Naive Bayes classifiers are a family of simple "probabilistic classifiers" based on applying Bayes' theorem with strong independence assumptions between the features. They are among the simplest Bayesian network models, but coupled with Kernel density estimation, they can achieve higher accuracy levels and it is evident here.

In [43]:
def train_using_naive_bayes(training_data, test_data):
    classifier = nltk.NaiveBayesClassifier.train(training_data)
    classifier_name = type(classifier).__name__
    training_set_accuracy = nltk.classify.accuracy(classifier, training_data)
    test_set_accuracy = nltk.classify.accuracy(classifier, test_data)
    return classifier, classifier_name, test_set_accuracy, training_set_accuracy

In [44]:
classifier, classifier_name, test_set_accuracy, training_set_accuracy = train_using_naive_bayes(training_data, test_data)
print(training_set_accuracy)
print(test_set_accuracy)
print(len(classifier.most_informative_features()))
classifier.show_most_informative_features()

0.9761904761904762
0.8214285714285714
80
Most Informative Features
                 contact = True           timing : Depart =      7.5 : 1.0
                    yuri = None           Ludovi : Yury-D =      5.4 : 1.0
                   ludov = None           Depart : Ludovi =      4.4 : 1.0
                    ivan = None           Ludovi : Depart =      4.2 : 1.0
                    help = True             Help : Closin =      4.1 : 1.0
                 sundeep = None           Ludovi : Sundee =      3.3 : 1.0
                  depart = None           Ludovi : Locati =      3.2 : 1.0
                  depart = True           timing : Depart =      3.2 : 1.0
                   hello = None           Ludovi : Greeti =      2.7 : 1.0
                   thank = None           Ludovi : Closin =      2.7 : 1.0


In [45]:
classifier.classify(({'head': True, 'depart': True, 'seles': True}))

'Department-Head'

In [46]:
extract_feature("hello")

['hello']

In [47]:
word_feats(extract_feature("hello"))

{'hello': True}

In [48]:
input_sentence = "Contact professor Sundeep"
classifier.classify(word_feats(extract_feature(input_sentence)))

'Sundeep-Rangan'

In [49]:
def reply(input_sentence):
    category = dtclassifier.classify(word_feats(extract_feature(input_sentence)))
    return answers[category]
    
    

# Test:

In [50]:
reply('Hi')

'Hello. I am Bobcat. Greeting For the day! I will serve your NYU-Tandon ECE department enquiries.'

In [51]:
reply('Contact professor Sundeep')

'Prof. Sundeep Rangan is an Associate Professor and director at NYU Wireless. You can find more details on him at: https://wireless.engineering.nyu.edu/sundeep-rangan/'

In [52]:
reply('Which room does professor Ludovic occupy')
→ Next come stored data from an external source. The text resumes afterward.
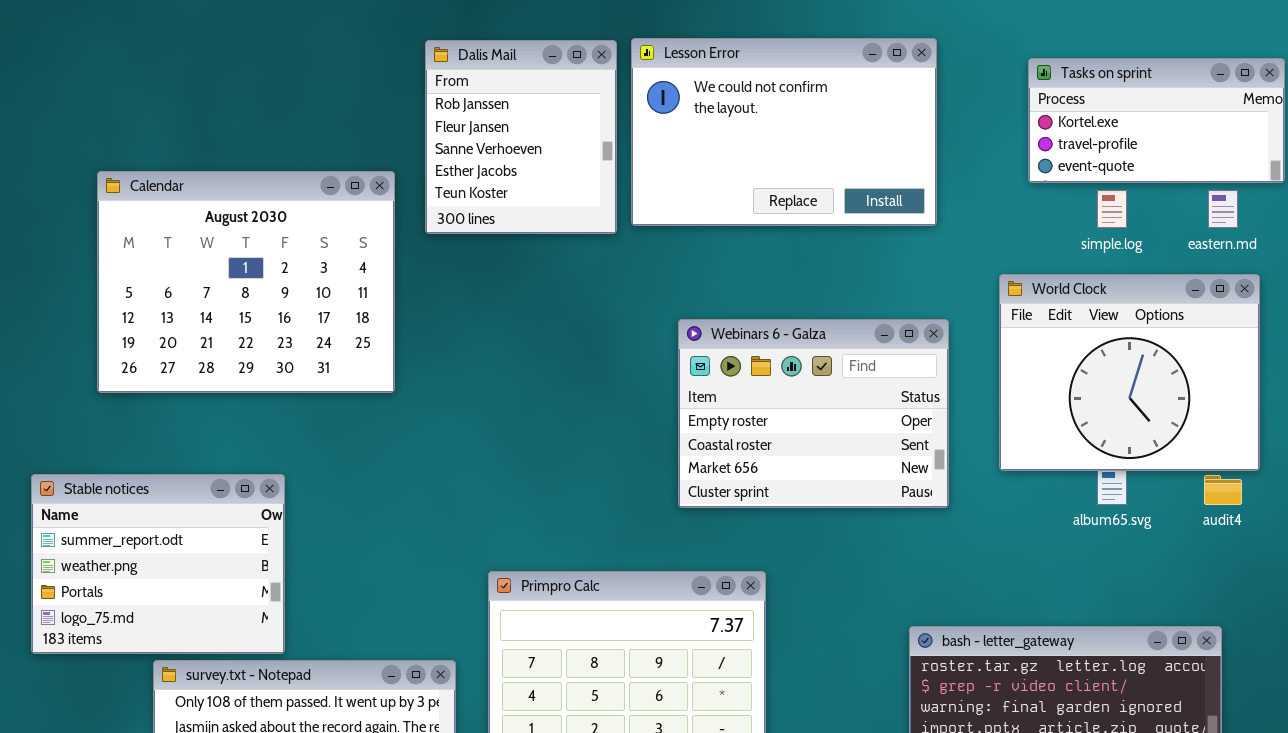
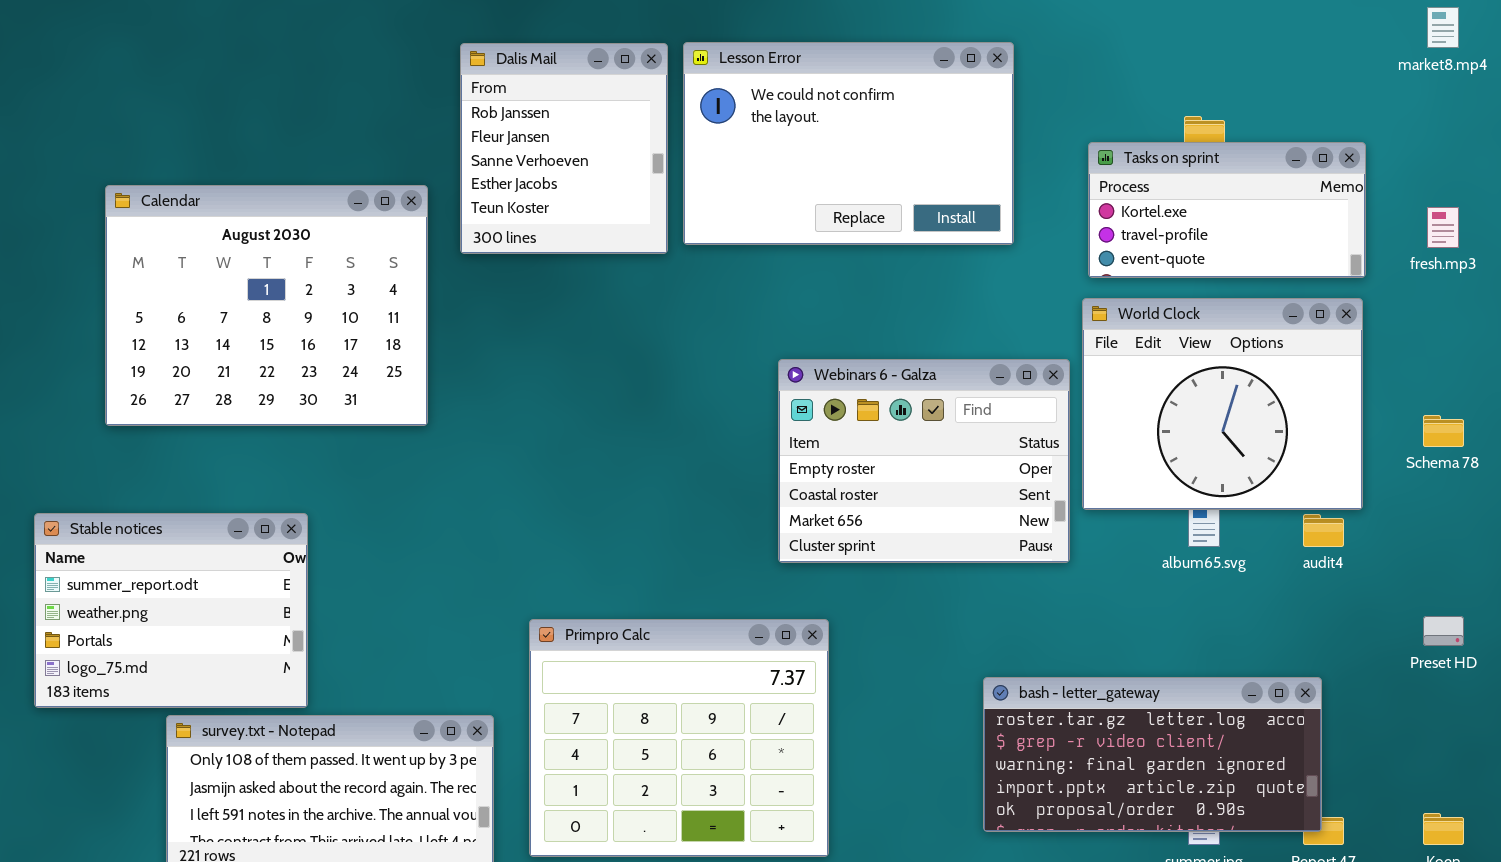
Tasks on sprint: [1028,58,1285,183] -> [1088,142,1366,278], moved
Webinars 6 - Galza: [678,319,949,508] -> [778,359,1070,563], moved

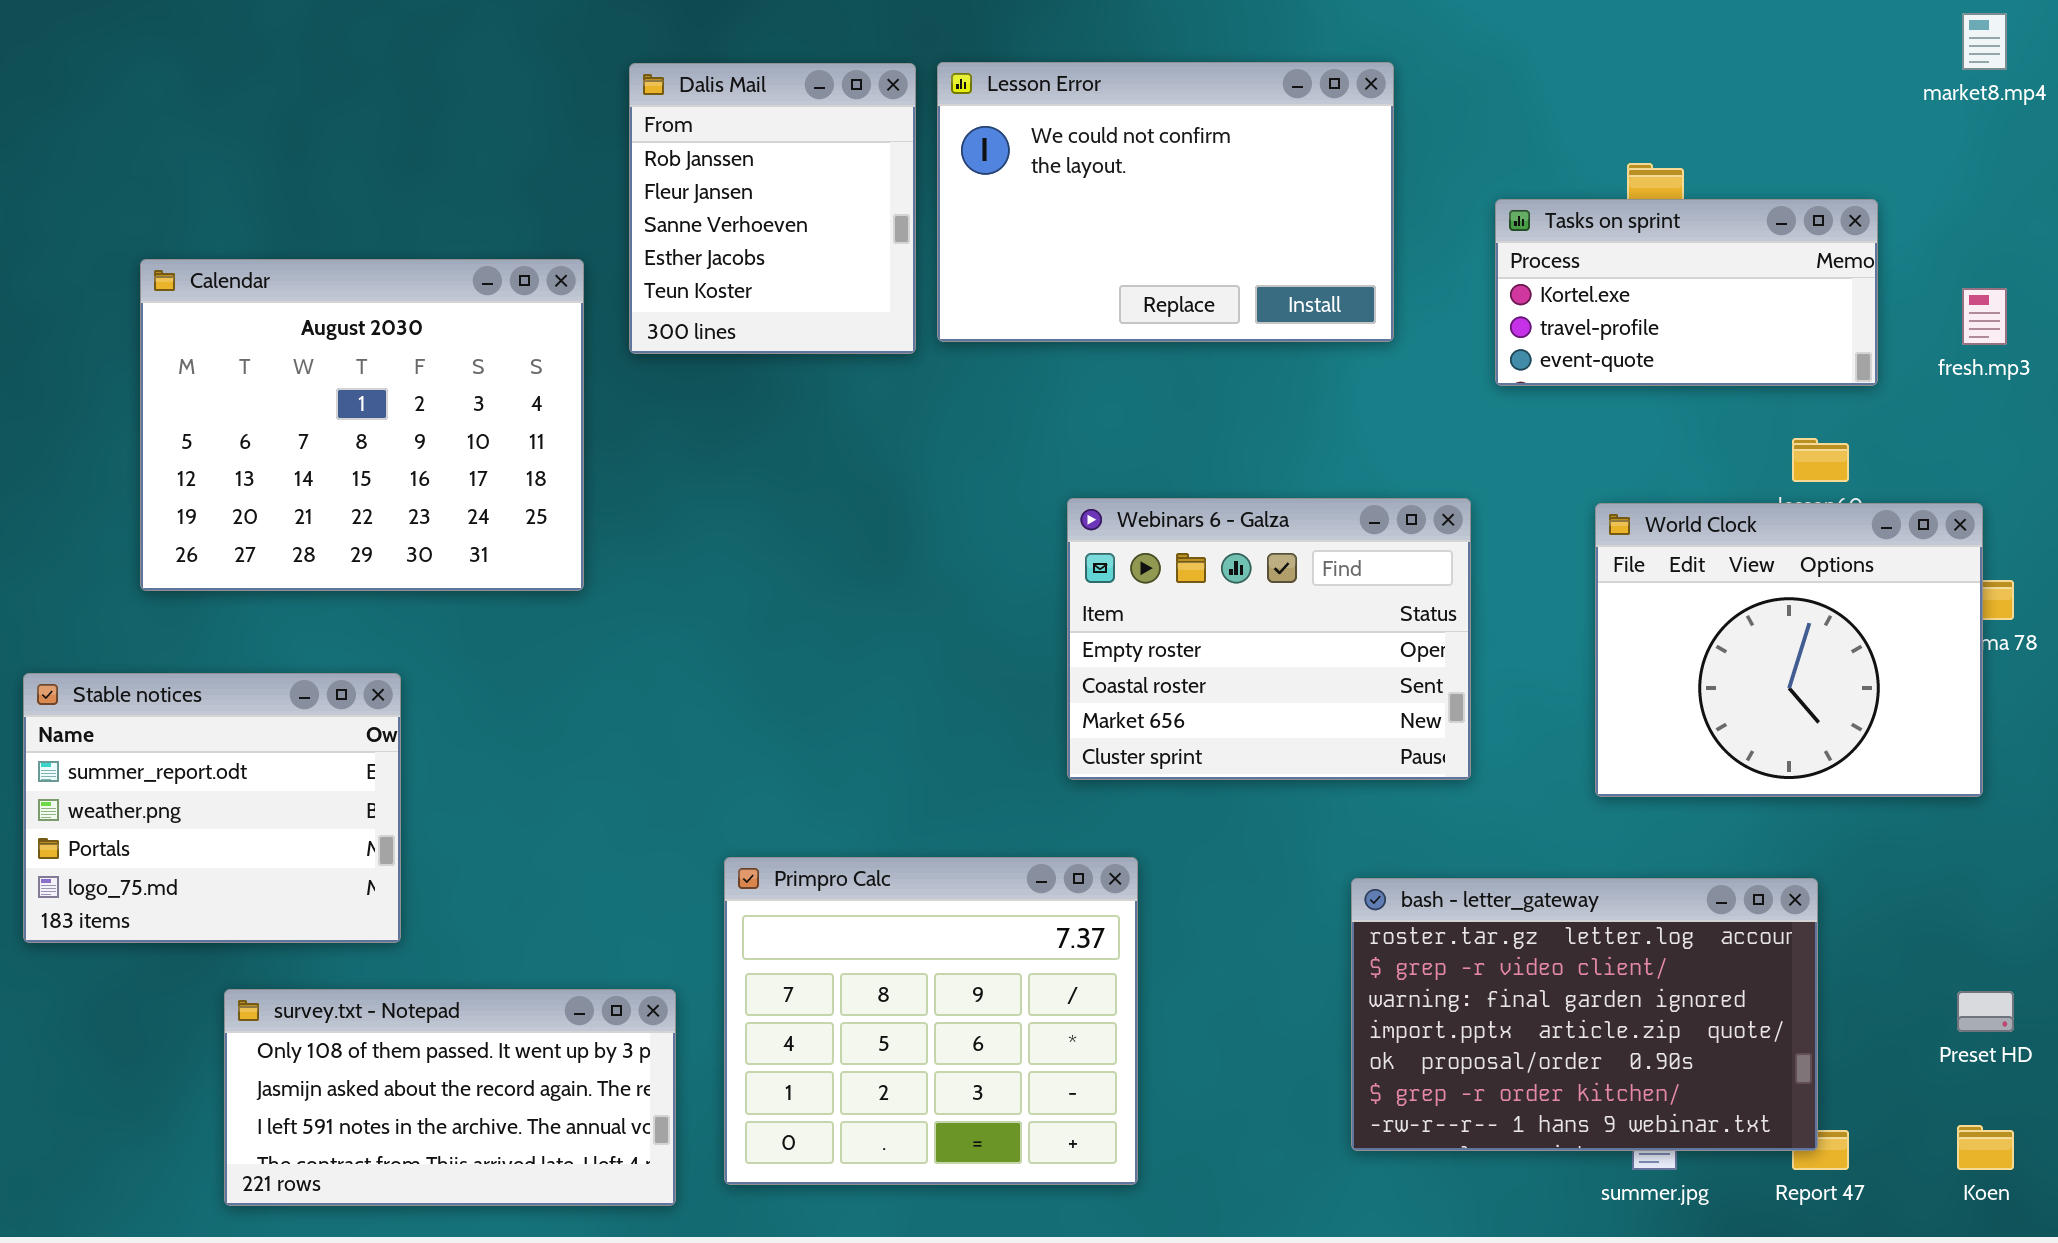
World Clock: [1082,298,1363,510] -> [1595,503,1983,797], moved
Stable notices: [34,513,308,708] -> [23,673,401,943], moved
Preset HD: [1423,616,1464,646] -> [1957,991,2014,1032], moved
bash - letter_gateway: [983,677,1322,832] -> [1351,878,1818,1151], resized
'Prof.Ludovic Righetti is an Associate Professor in the ECE & MAE Department and, a Senior Researcher at the Max-Planck Institute for Intelligent Systems (MPI-IS).  You can find more details on him at: https://wp.nyu.edu/machinesinmotion/'

In [53]:
reply('What is location of ECE department?')

'The ECE Department located is on the 8th Floor at 370 Jay Street & 2nd Floor at 5 Metrotech Center.'

In [54]:
reply('how to contact the department?')

'You can contact department virtually via by calling - 646-997-3878'

In [55]:
reply('Who is the department head?')

'Prof. Ivan Selesnick is the Head of ECE Department. You can find more details on him at: https://eeweb.engineering.nyu.edu/iselesni/'

In [56]:
reply('when can I contact ECE department?')

'There is always someone to attend you from 9am till 5pm.'

In [57]:
reply('Thanks!')

"It's glad to know that I have been helpful. Have a good day!"

In [58]:
reply('What couses does Prof Sundeep Rangan teaches and how can I contact him ?')

'Prof. Sundeep Rangan is an Associate Professor and director at NYU Wireless. You can find more details on him at: https://wireless.engineering.nyu.edu/sundeep-rangan/'

# Conclusion:

Once the model has been developed using an algorithm that gives an acceptable accuracy, this model can be called using to any chatbot UI framework after developing a constructive dataset.